An enzyme-linked immunosorbent assay (ELISA) for measuring vitellogenin in English sole (Pleuronectes vetulus): development, validation and cross-reactivity with other pleuronectids.

Vitellogenin (Vtg) is a yolk protein produced in the liver of oviparous animals in response to estrogen. Vitellogenesis is normally observed only in sexually mature females, but it can be induced in male and juvenile animals by exposure to exogenous estradiol (E2) or substances that mimic estrogens. The abnormal production of Vtg by males can, therefore, be used as a biological indicator for exposure to xenoestrogens. In this study, an enzyme-linked immunosorbent assay (ELISA) for measuring Vtg in English sole (Pleuronectes vetulus) was developed and validated.

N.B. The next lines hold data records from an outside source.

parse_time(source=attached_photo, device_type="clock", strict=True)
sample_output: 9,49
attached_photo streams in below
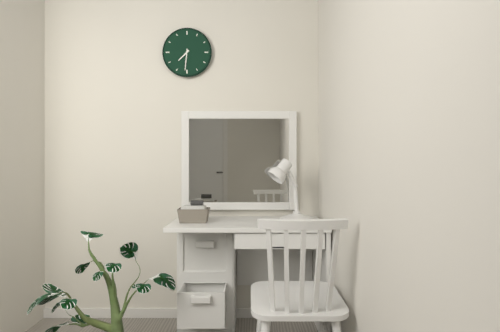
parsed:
7,31
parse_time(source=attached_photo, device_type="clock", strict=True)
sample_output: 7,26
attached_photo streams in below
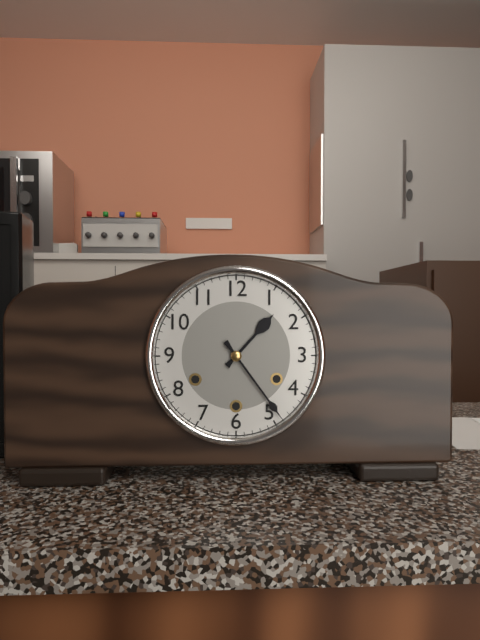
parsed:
1,24
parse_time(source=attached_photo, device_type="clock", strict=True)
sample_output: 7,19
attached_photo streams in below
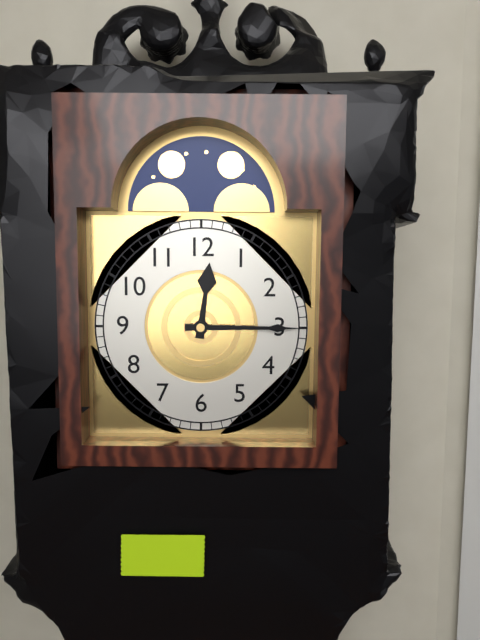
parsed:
12,15
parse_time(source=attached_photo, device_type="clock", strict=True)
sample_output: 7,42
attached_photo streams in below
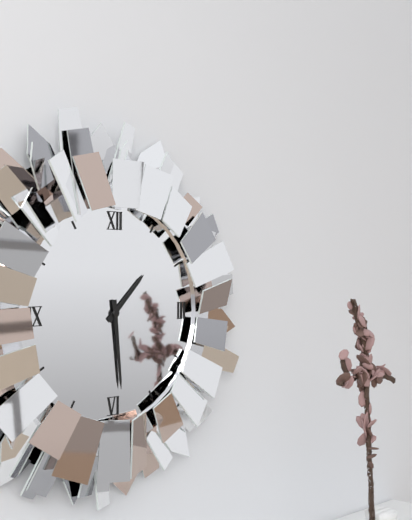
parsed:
1,29
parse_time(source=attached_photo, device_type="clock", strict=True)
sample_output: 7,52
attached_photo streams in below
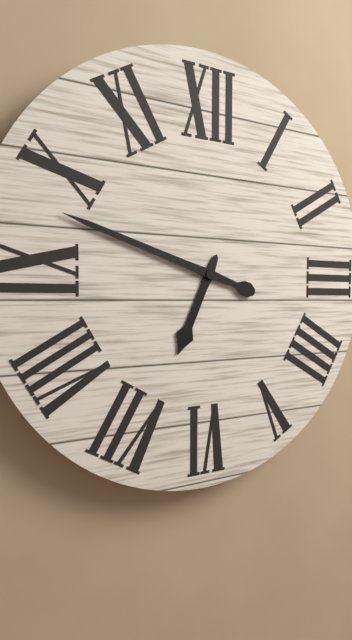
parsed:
6,48
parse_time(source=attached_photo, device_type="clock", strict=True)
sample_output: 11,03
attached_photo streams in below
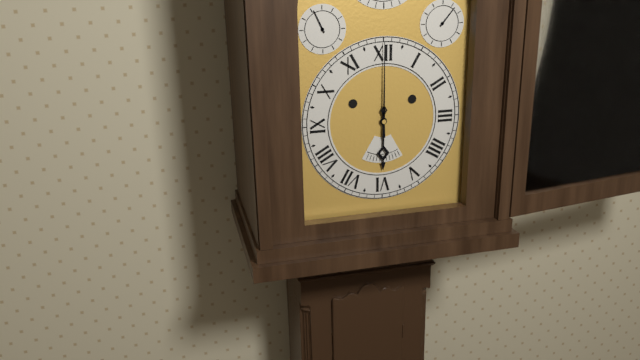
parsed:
6,00
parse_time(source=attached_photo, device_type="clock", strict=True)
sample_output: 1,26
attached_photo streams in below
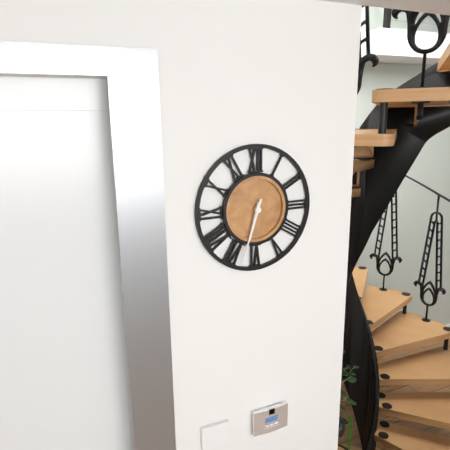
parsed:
6,33
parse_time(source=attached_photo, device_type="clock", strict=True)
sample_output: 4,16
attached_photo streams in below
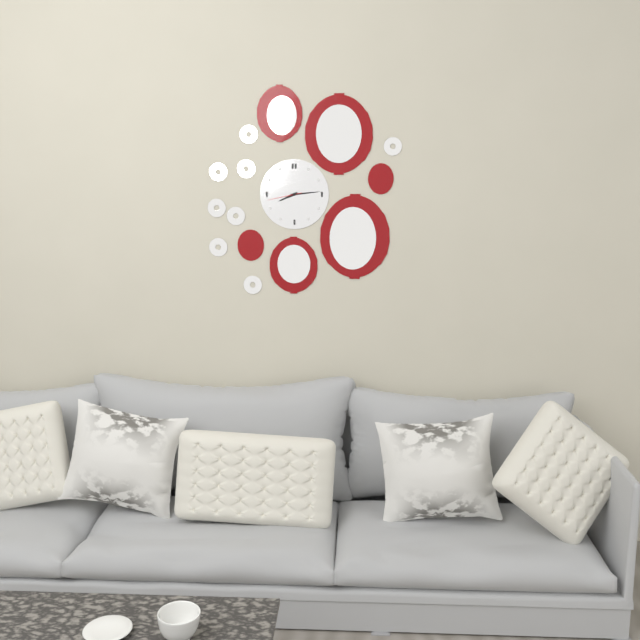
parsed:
8,14
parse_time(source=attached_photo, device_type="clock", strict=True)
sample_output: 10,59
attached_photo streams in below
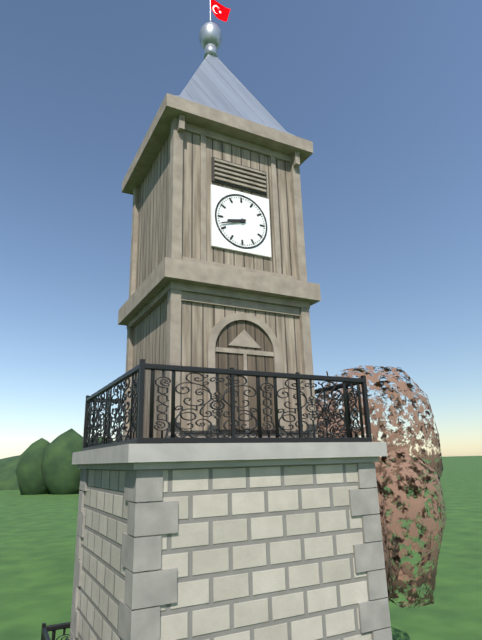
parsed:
8,42
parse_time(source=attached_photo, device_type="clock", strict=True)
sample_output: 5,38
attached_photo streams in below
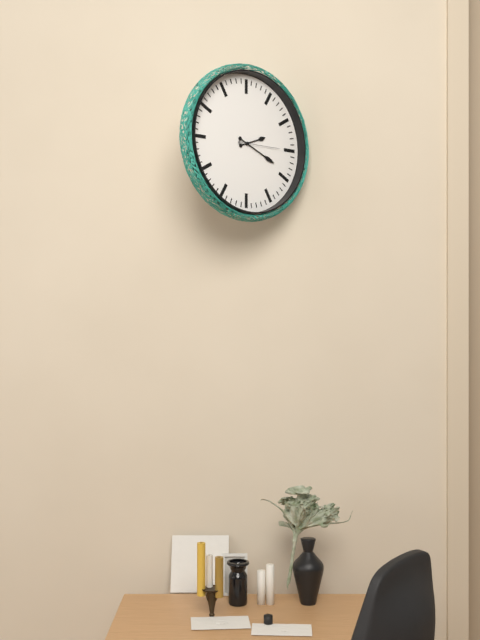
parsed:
2,19
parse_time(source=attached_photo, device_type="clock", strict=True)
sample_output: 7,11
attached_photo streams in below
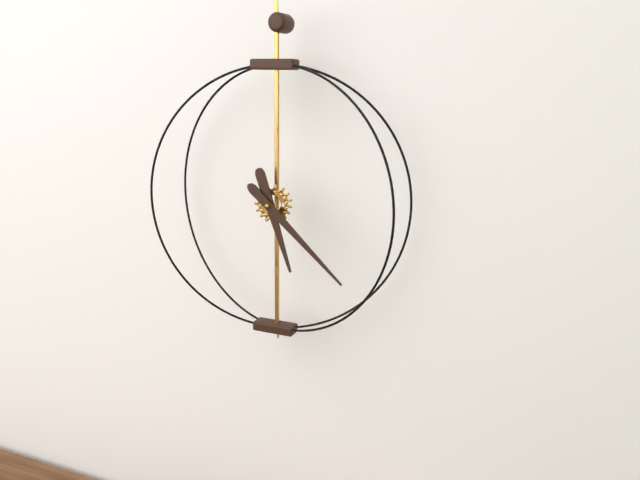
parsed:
5,22
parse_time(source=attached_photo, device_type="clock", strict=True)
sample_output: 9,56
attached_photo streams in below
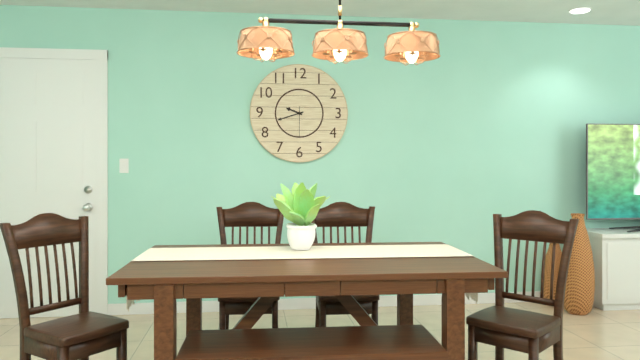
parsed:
9,42
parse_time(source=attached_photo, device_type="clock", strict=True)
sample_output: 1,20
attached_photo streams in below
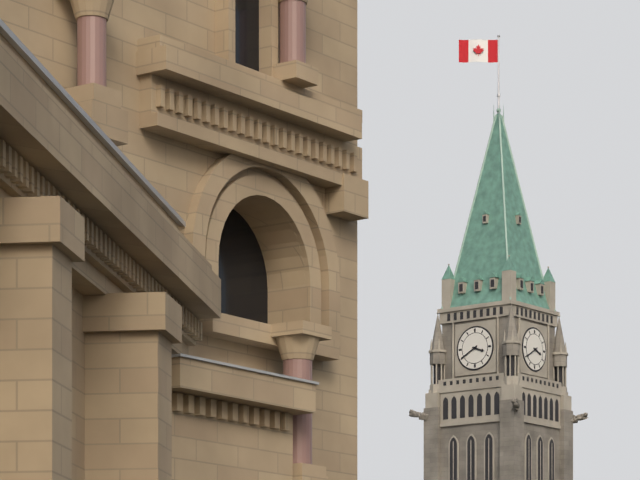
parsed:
3,40
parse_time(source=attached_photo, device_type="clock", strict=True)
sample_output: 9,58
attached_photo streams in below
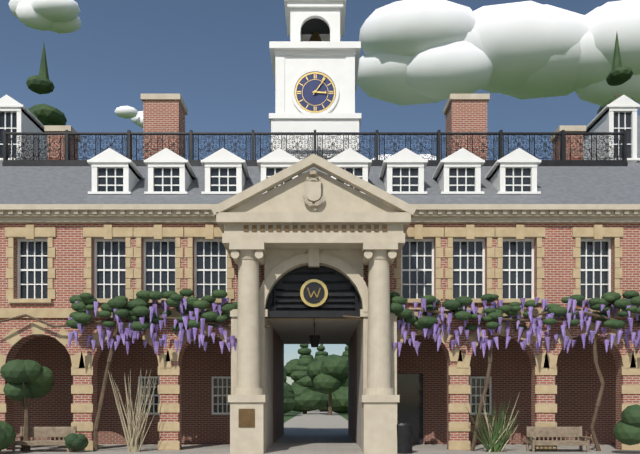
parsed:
3,06
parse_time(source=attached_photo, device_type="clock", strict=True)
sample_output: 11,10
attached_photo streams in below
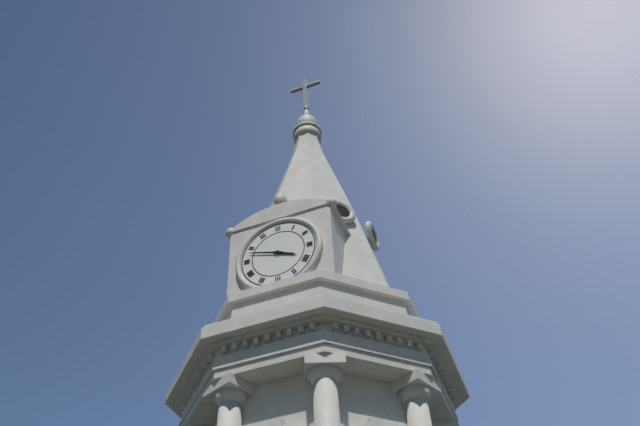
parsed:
3,48
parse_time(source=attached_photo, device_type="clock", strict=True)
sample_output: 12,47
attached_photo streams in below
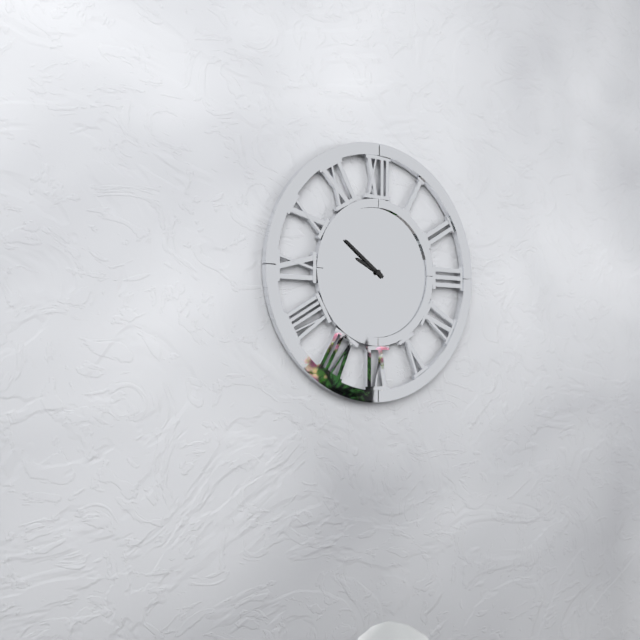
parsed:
9,51
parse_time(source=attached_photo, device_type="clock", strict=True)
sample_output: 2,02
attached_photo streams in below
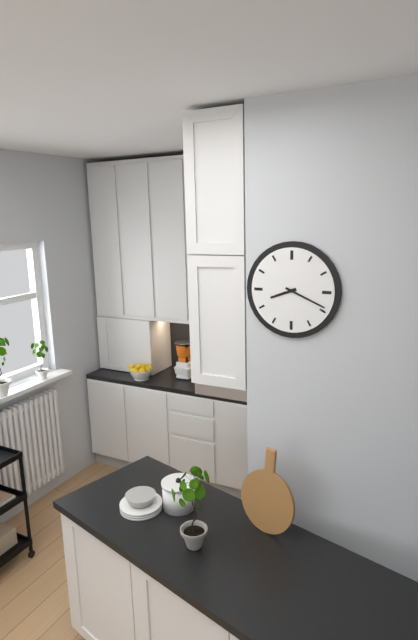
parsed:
8,19
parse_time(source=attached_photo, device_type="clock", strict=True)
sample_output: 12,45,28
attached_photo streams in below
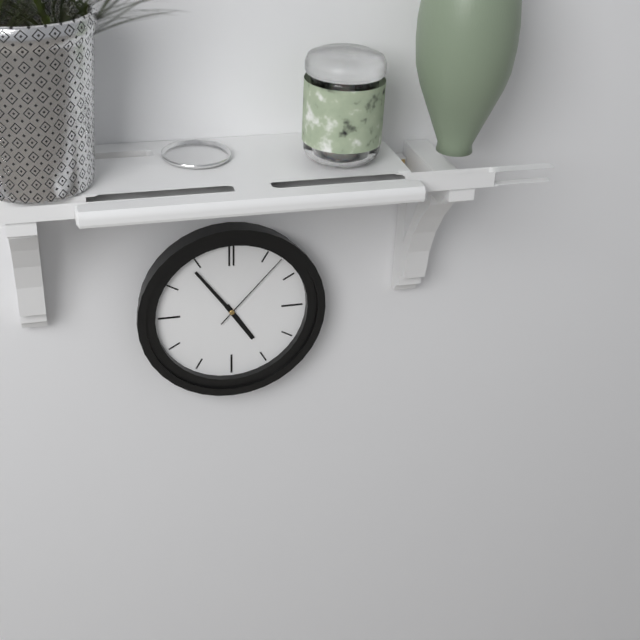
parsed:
4,54,07
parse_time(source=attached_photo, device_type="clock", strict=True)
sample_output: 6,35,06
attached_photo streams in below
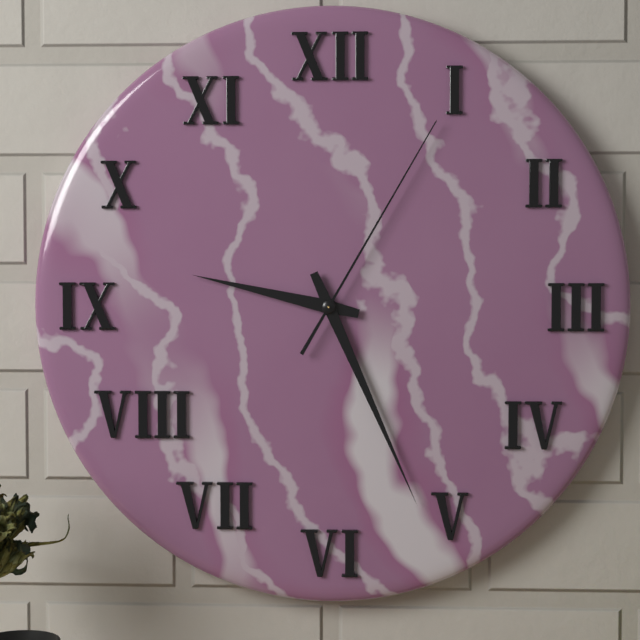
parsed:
9,26,05
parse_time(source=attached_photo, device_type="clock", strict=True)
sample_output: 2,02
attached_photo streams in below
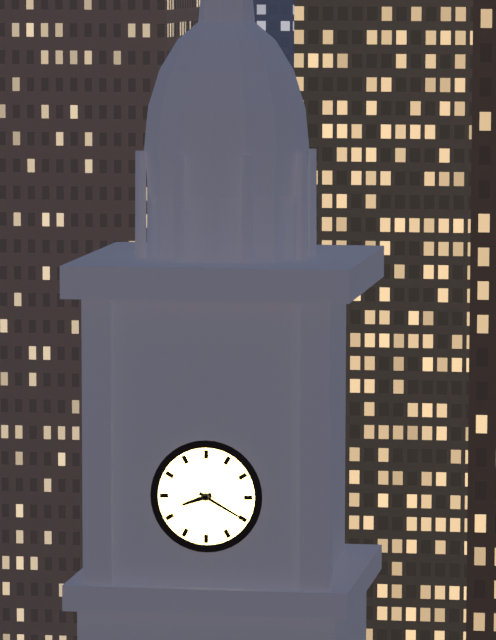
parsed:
8,20
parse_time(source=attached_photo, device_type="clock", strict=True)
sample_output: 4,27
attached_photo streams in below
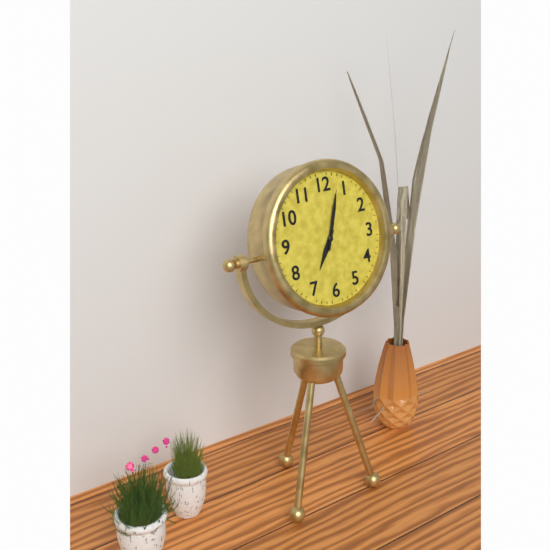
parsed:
7,03
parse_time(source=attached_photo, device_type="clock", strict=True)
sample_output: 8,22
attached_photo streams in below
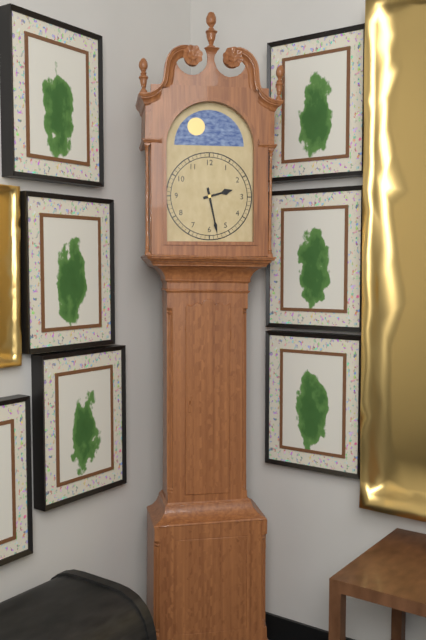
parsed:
2,28
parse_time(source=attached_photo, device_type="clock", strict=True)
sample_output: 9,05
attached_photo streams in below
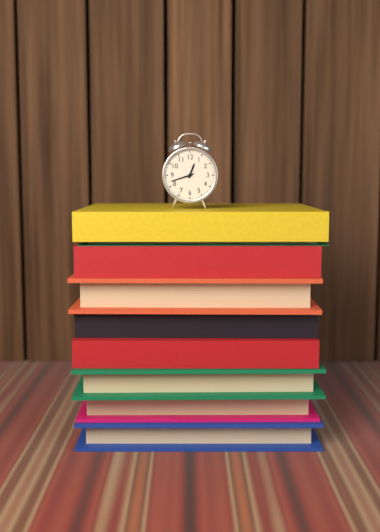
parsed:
12,42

Plasmatic Vtg was purified from E2-injected male English sole using DEAE ion-exchange and Sepharose size-exclusion chromatography, and polyclonal antibodies against the purified Vtg protein were generated in rabbits. In this assay, a competition for the Vtg antibody was established between Vtg coated onto microtiter plate wells and free Vtg. Detection of adsorbed antigen-antibody complexes was achieved using a horseradish peroxidase conjugated anti-rabbit secondary antibody whose enzyme activity was revealed with 3,3',5,5'-tetramethyl benzidine (TMB) substrate. Assay conditions provided a detectable Vtg range of 10-450 ng ml-1 (85-20% of binding) of diluted sample. Plasma dilution curves from vitellogenic female and E2-treated male English sole showed parallelism with the standard dilution curve. We are presently conducting field and laboratory studies to investigate estrogenic and anti-estrogenic activity resulting from exposure to contaminants.